Here’s how to run the sequence:
- Choose Advanced>Document Processing> Batch Processing
A) Select the “No Searchable Text” Sequence
B) Click the Run Sequence button
- The Batch Sequence will run. If you have thousands of files, you will need to get a beverage.
Acrobat will move the files into your Searchable and Not Searchable folders. In the case of a duplicate filename, Acrobat will append a sequence number and won’t overwrite the original.
When complete, a report will be generated.
Step 5: Looking at the Report and Some Caveats
The process will generate a PDF Portfolio report that looks like this:
The cover sheet for the PDF Portfolio contains summary information about all the files.
Looking closer at this report, you can see which files passed the test (were not searchable, I know that sounds weird, but that’s how it works) and which didn’t:
If you click on the filename link, it will open the file.
Caveats: Understanding the Report
The yellow section above shows you how “texty” the file is. In the example above, 80 text blocks were found in the file. That’s not the same as 80 words, however. Depending how the PDF was created, text could be grouped by word, sentence, paragraph or page.
This process does a good job helping you identify documents which have zero searchable words, especially those that were raw image-only scanned PDFs. If the report shows a checkmark, then you will want to OCR the document.

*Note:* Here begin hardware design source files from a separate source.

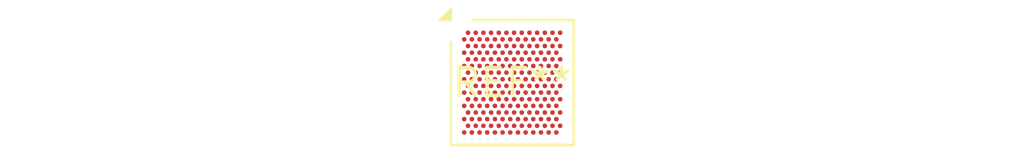
<source format=kicad_pcb>
(kicad_pcb (version 20240108) (generator pcbnew)

  (general
    (thickness 1.6)
  )

  (paper "A4")
  (layers
    (0 "F.Cu" signal)
    (31 "B.Cu" signal)
    (32 "B.Adhes" user "B.Adhesive")
    (33 "F.Adhes" user "F.Adhesive")
    (34 "B.Paste" user)
    (35 "F.Paste" user)
    (36 "B.SilkS" user "B.Silkscreen")
    (37 "F.SilkS" user "F.Silkscreen")
    (38 "B.Mask" user)
    (39 "F.Mask" user)
    (40 "Dwgs.User" user "User.Drawings")
    (41 "Cmts.User" user "User.Comments")
    (42 "Eco1.User" user "User.Eco1")
    (43 "Eco2.User" user "User.Eco2")
    (44 "Edge.Cuts" user)
    (45 "Margin" user)
    (46 "B.CrtYd" user "B.Courtyard")
    (47 "F.CrtYd" user "F.Courtyard")
    (48 "B.Fab" user)
    (49 "F.Fab" user)
    (50 "User.1" user)
    (51 "User.2" user)
    (52 "User.3" user)
    (53 "User.4" user)
    (54 "User.5" user)
    (55 "User.6" user)
    (56 "User.7" user)
    (57 "User.8" user)
    (58 "User.9" user)
  )

  (setup
    (pad_to_mask_clearance 0)
    (pcbplotparams
      (layerselection 0x00010fc_ffffffff)
      (plot_on_all_layers_selection 0x0000000_00000000)
      (disableapertmacros false)
      (usegerberextensions false)
      (usegerberattributes false)
      (usegerberadvancedattributes false)
      (creategerberjobfile false)
      (dashed_line_dash_ratio 12.000000)
      (dashed_line_gap_ratio 3.000000)
      (svgprecision 4)
      (plotframeref false)
      (viasonmask false)
      (mode 1)
      (useauxorigin false)
      (hpglpennumber 1)
      (hpglpenspeed 20)
      (hpglpendiameter 15.000000)
      (dxfpolygonmode false)
      (dxfimperialunits false)
      (dxfusepcbnewfont false)
      (psnegative false)
      (psa4output false)
      (plotreference false)
      (plotvalue false)
      (plotinvisibletext false)
      (sketchpadsonfab false)
      (subtractmaskfromsilk false)
      (outputformat 1)
      (mirror false)
      (drillshape 1)
      (scaleselection 1)
      (outputdirectory "")
    )
  )

  (net 0 "")

  (footprint "ST_WLCSP-208_5.38x5.47mm_P0.35mm_Stagger" (layer "F.Cu") (at 0 0))

)

</source>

The script is not effective in these circumstances:
- The PDF contains a mix of searchable and non-searchable pages. For example, if you combined a PDF output from Word and one you scanned.
- The PDF hasn’t been OCRd, but may be Bates Stamped
Bates Stamps are searchable text and would be reported.
- The PDF contains vector text that was converted to outlines. Since the characters were converted to graphics, they won’t be searchable. You’ll sometimes see files like this from CAD systems, illustration tools, or page layout programs.
But, I want to be sure . . .
Given the caveats above, you might just want to OCR everything. Follow the instructions in my Batch OCR using Acrobat Professional article.
Acrobat will skip any pages which don’t need to be OCRd and process any pages that do.